=== Begin Enclosure ===

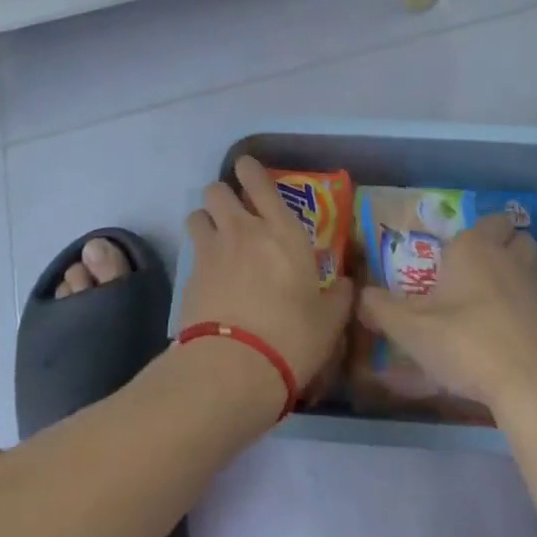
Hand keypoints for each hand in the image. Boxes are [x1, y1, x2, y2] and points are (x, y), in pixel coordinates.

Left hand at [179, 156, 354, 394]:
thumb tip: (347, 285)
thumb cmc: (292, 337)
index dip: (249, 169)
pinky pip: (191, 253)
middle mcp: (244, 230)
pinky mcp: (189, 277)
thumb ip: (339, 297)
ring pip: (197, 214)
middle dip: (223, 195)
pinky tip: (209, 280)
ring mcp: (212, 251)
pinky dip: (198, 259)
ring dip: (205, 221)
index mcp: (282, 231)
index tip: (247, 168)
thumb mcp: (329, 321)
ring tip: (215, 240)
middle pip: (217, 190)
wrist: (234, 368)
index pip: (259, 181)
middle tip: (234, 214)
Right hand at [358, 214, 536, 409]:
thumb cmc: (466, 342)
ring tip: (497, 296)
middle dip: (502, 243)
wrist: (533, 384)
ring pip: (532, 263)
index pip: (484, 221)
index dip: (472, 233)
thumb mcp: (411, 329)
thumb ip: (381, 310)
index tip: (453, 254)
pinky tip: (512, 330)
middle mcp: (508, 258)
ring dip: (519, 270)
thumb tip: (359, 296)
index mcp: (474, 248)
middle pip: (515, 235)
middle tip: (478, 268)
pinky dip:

=== End Enclosure ===

With the images removed, reproduce all the material above word for word.

Hand keypoints for each hand in the image. Boxes are [x1, y1, x2, y2] and points are (x, y), in pixel coordinates.

Left hand at [179, 156, 354, 394]:
thumb tip: (347, 285)
thumb cmc: (292, 337)
index dip: (249, 169)
pinky pip: (191, 253)
middle mcp: (244, 230)
pinky mcp: (189, 277)
thumb ip: (339, 297)
ring pip: (197, 214)
middle dip: (223, 195)
pinky tip: (209, 280)
ring mcp: (212, 251)
pinky dip: (198, 259)
ring dip: (205, 221)
index mcp: (282, 231)
index tip: (247, 168)
thumb mcp: (329, 321)
ring tip: (215, 240)
middle pip: (217, 190)
wrist: (234, 368)
index pip: (259, 181)
middle tip: (234, 214)
Right hand at [358, 214, 536, 409]:
thumb cmc: (466, 342)
ring tip: (497, 296)
middle dip: (502, 243)
wrist: (533, 384)
ring pip: (532, 263)
index pip: (484, 221)
index dip: (472, 233)
thumb mcp: (411, 329)
thumb ip: (381, 310)
index tip: (453, 254)
pinky tip: (512, 330)
middle mcp: (508, 258)
ring dip: (519, 270)
thumb tip: (359, 296)
index mcp: (474, 248)
middle pip: (515, 235)
middle tip: (478, 268)
pinky dip:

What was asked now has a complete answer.